The words which are generally filtered out before processing a natural language are called stop words. These are actually the most common words in any language (like articles, prepositions, pronouns, conjunctions, etc) and does not add much information to the text. Examples of a few stop words in English are “the”, “a”, “an”, “so”, “what”. (source)
Lyra automatically removes common stop-words for you, depending on the defaultLanguage
parameter used during new instance creation.
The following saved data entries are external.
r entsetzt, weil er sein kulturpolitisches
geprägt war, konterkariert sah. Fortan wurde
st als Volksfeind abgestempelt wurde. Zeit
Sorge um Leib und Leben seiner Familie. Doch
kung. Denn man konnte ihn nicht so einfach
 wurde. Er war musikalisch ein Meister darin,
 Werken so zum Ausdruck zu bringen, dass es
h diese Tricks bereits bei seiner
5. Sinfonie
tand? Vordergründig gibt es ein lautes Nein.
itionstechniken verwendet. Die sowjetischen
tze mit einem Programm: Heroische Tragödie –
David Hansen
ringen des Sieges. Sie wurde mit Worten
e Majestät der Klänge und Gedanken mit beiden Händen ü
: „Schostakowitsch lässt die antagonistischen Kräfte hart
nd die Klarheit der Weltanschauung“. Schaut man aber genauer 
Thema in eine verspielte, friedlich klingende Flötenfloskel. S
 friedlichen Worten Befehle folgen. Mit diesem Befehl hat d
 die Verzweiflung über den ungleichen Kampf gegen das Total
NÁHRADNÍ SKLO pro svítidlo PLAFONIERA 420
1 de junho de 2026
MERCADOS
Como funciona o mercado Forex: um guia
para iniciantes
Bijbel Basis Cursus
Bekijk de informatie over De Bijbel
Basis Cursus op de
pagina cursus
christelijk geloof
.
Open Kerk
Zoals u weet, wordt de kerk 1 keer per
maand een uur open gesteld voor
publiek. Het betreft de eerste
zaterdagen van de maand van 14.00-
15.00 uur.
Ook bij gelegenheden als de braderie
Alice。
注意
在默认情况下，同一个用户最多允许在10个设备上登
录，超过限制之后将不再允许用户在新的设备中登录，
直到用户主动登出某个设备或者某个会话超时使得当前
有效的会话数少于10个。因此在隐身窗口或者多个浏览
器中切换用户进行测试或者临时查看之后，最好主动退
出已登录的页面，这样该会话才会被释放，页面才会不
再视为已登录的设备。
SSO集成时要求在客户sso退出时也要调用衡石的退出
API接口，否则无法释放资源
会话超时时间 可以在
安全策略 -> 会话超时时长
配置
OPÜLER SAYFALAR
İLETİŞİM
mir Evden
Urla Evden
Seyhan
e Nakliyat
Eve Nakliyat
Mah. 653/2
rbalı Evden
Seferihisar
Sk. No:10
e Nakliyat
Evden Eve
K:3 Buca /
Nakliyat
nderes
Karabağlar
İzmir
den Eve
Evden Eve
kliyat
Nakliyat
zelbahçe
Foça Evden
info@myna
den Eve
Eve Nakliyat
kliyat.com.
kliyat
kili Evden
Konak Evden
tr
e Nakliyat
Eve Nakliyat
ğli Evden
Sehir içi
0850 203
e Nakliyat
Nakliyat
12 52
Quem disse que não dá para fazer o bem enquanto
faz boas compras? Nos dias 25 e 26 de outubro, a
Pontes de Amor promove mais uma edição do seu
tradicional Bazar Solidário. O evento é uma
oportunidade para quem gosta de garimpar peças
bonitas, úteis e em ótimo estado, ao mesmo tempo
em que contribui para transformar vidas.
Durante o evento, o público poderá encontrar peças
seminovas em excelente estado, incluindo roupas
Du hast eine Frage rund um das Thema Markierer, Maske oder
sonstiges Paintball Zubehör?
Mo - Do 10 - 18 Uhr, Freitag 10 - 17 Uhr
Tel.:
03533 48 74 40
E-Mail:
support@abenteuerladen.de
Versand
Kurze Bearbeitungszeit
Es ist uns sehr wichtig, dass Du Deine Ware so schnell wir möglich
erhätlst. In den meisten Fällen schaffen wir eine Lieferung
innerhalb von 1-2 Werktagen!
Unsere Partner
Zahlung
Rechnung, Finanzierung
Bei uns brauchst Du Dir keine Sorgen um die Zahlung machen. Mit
As for now, Lyra supports 12 languages when it comes to stop-words removal:
- English (default)
- Italian
- French
- Spanish
- Portugaise
- Dutch
- Swedish
- Russian
- Norwegian
- German
- Danish
- Finnish
You can disable stop-words removal by setting enableStopWords: false
when creating a new Lyra instance:
import { create } from "@lyrasearch/lyra";
const db = create({
schema: {
author: "string",
quote: "string",
},
tokenizer: {
enableStopWords: false,
},
});
You can interact with the default Lyra stop-words by using the built-in customStopWords
property when creating a new Lyra instance:
import { create } from "@lyrasearch/lyra";
const db = create({
schema: {
author: "string",
quote: "string",
},
tokenizer: {
customStopWords: (defaultStopWords) =>[...defaultStopWords, "foo", "bar"],
},
});